(Task instructions)
1 – Duplicate the text about deduplicating a Spark dataset from "I need to reduce" up to and including "same RAM consumption?".
2 – Answer these questions using the text about deduplicating a Spark dataset:
(a) How many executors is the job run with?
(b) On how many fields are duplicates to be reduced?
(c) What method reference is passed to mapPartitions?

═════ Text passage

My dataset is ~20 millions of rows, it takes ~ 8 GB of RAM. I'm runing my job with 2 executors, 10 GB RAM per executor, 2 cores per executor. Due to further transformations, data should be cached all at once.
I need to reduce duplicates based on 4 fields (choose any of duplicates). Two options: using groupBy
and using repartition
and mapPartitions
. The second approach allows you to specify num of partitions, and could perform faster because of this in some cases, right?
Could you please explain what option has better performance? Do both options has the same RAM consumption?
Using groupBy
dataSet
.groupBy(col1, col2, col3, col4)
.agg(
last(col5),
...
last(col17)
);
Using repartition
and mapPartitions
dataSet.sqlContext().createDataFrame(
dataSet
.repartition(parallelism, seq(asList(col1, col2, col3, col4)))
.toJavaRDD()
.mapPartitions(DatasetOps::reduce),
SCHEMA
);
private static Iterator<Row> reduce(Iterator<Row> itr) {
Comparator<Row> comparator = (row1, row2) -> Comparator
.comparing((Row r) -> r.getAs(name(col1)))

══════════
═════ Data to examine

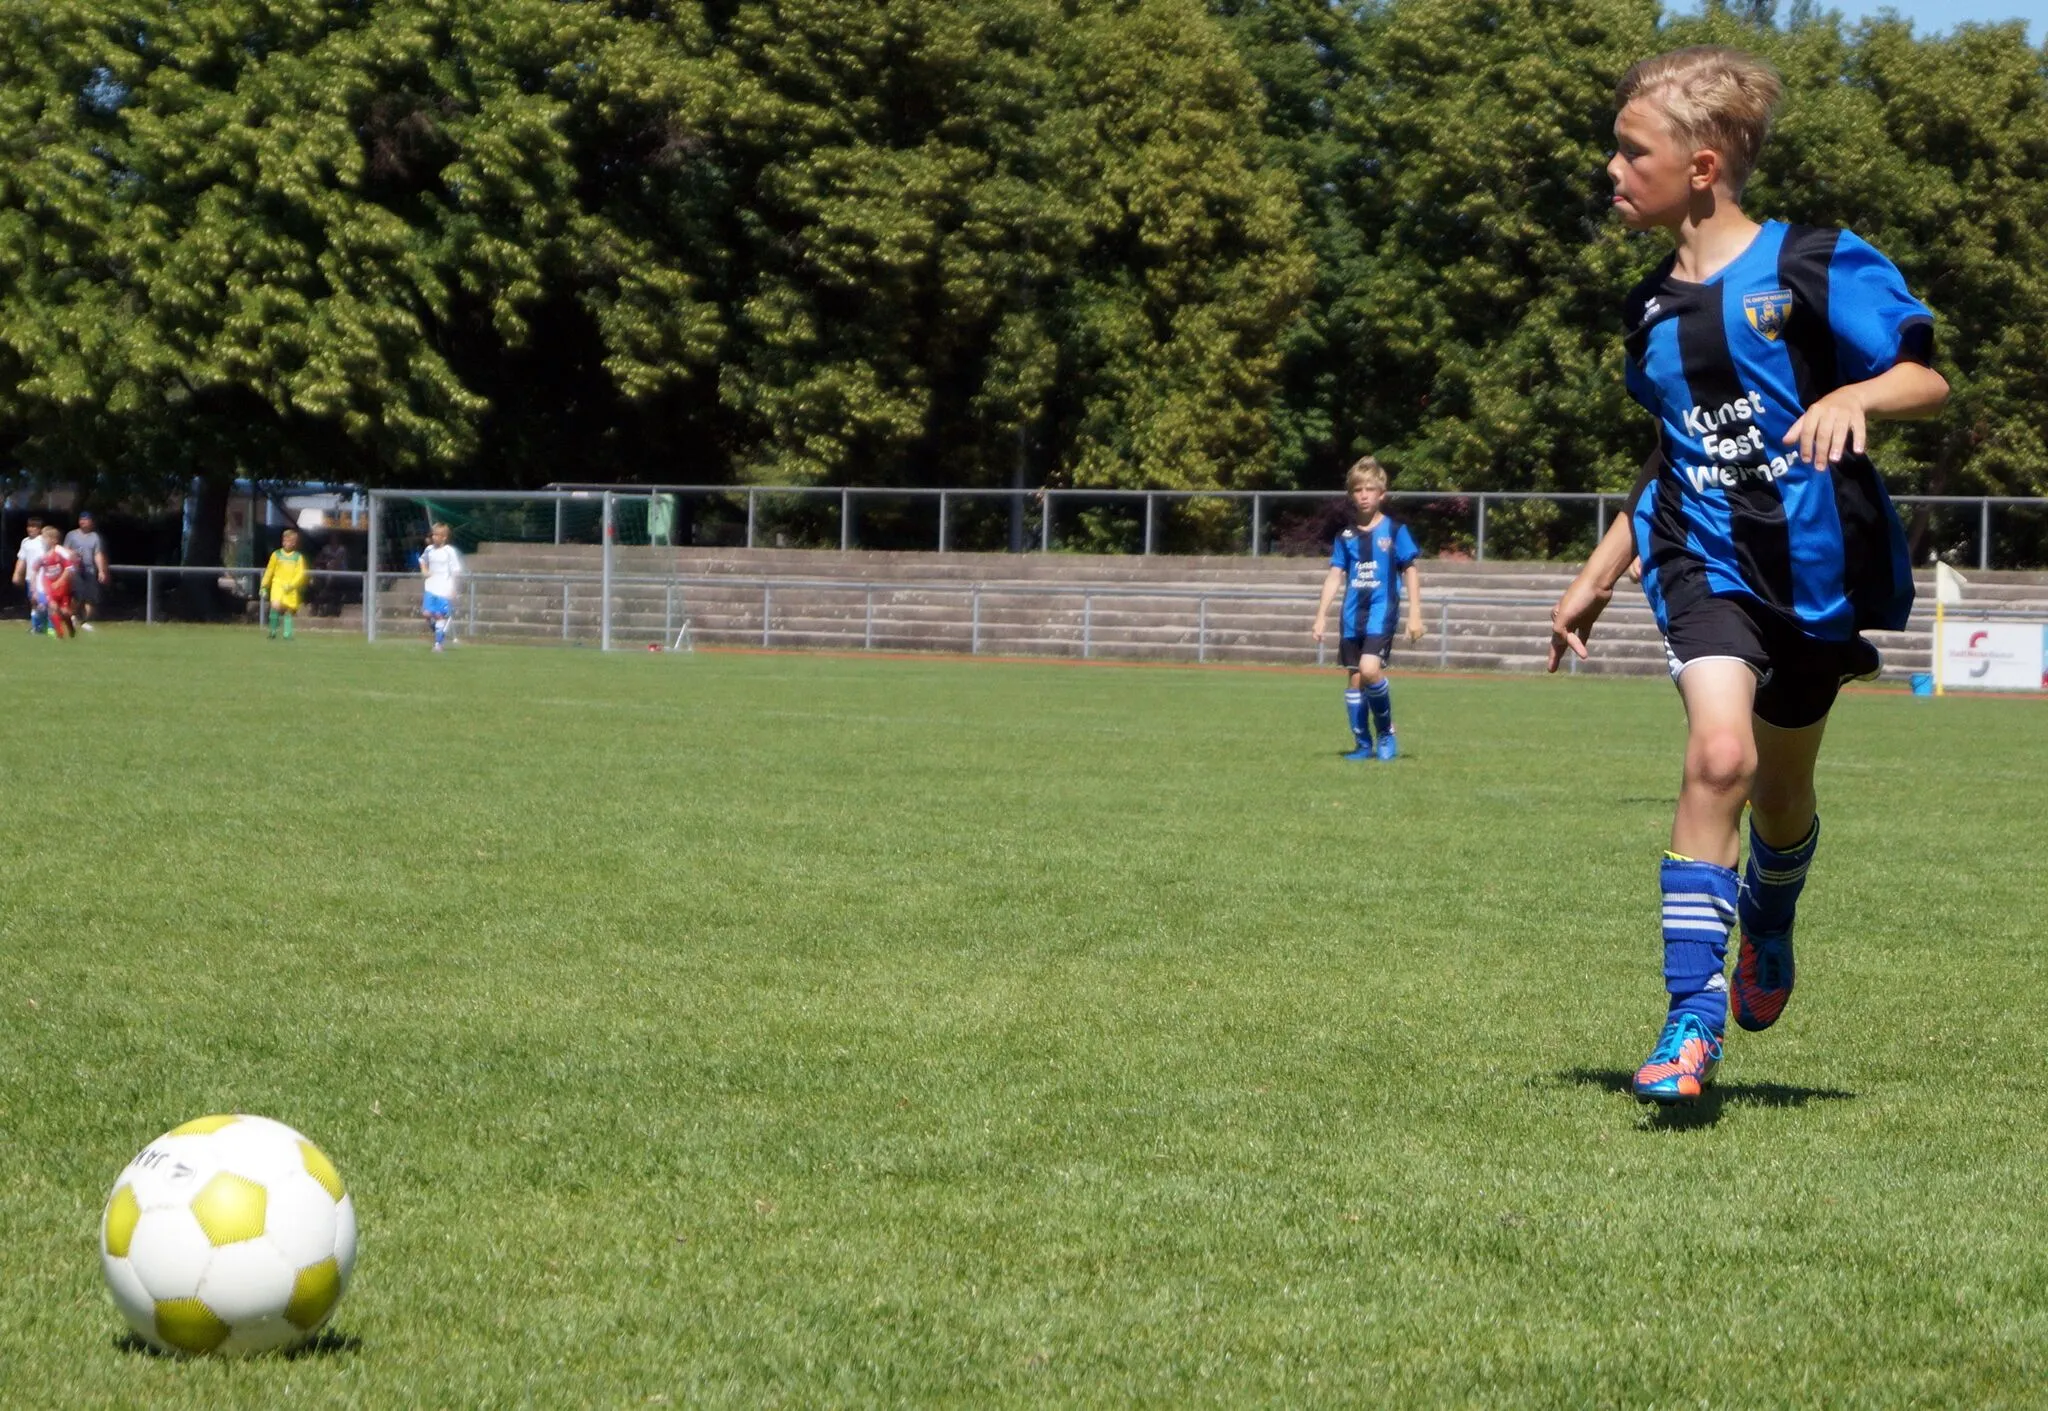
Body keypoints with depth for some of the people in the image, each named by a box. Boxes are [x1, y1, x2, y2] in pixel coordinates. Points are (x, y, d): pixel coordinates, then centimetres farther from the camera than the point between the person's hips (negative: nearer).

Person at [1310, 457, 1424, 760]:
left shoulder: (1394, 531, 0)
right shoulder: (1346, 537, 9)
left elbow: (1410, 573, 2)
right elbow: (1335, 576, 10)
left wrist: (1415, 615, -3)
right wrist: (1321, 616, 3)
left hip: (1382, 613, -4)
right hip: (1353, 616, 4)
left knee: (1370, 669, -21)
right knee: (1354, 678, 4)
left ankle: (1386, 732, -1)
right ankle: (1362, 743, 14)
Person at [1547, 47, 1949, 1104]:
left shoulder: (1815, 266, -9)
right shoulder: (1653, 311, 8)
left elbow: (1929, 380, -9)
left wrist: (1854, 394, -30)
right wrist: (1596, 579, 21)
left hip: (1817, 568, -2)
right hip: (1705, 560, 2)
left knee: (1783, 787, 15)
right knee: (1719, 754, -22)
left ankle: (1767, 925, 50)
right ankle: (1692, 1016, -19)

══════════

(Answers per task)
1 –
I need to reduce duplicates based on 4 fields (choose any of duplicates). Two options: using groupBy
and using repartition
and mapPartitions
. The second approach allows you to specify num of partitions, and could perform faster because of this in some cases, right?
Could you please explain what option has better performance? Do both options has the same RAM consumption?

2 –
(a) 2 executors
(b) 4 fields
(c) DatasetOps::reduce